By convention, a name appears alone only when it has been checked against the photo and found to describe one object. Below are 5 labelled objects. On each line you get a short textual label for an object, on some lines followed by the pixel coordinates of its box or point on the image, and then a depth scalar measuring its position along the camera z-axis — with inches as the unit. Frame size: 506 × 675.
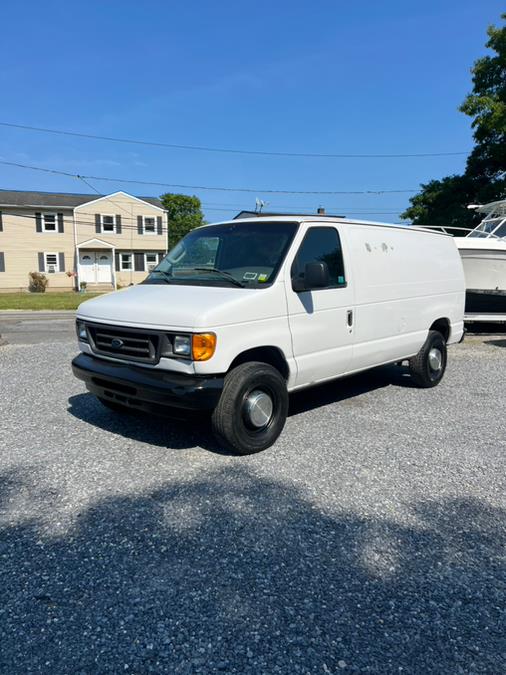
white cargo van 159.8
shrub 1343.5
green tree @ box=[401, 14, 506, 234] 848.3
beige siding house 1354.6
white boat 431.5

WHAT IS EXPECTED ->
Keep the pictures out while you retype all of the data above exactly as it appears.

SOLUTION TO THIS EXERCISE ->
By convention, a name appears alone only when it has been checked against the photo and found to describe one object. Below are 5 labelled objects. On each line you get a short textual label for an object, on some lines followed by the pixel coordinates of its box or point on the image, and then a depth scalar measuring its position along the camera z-axis — with inches as the unit. Frame size: 506 × 675.
white cargo van 159.8
shrub 1343.5
green tree @ box=[401, 14, 506, 234] 848.3
beige siding house 1354.6
white boat 431.5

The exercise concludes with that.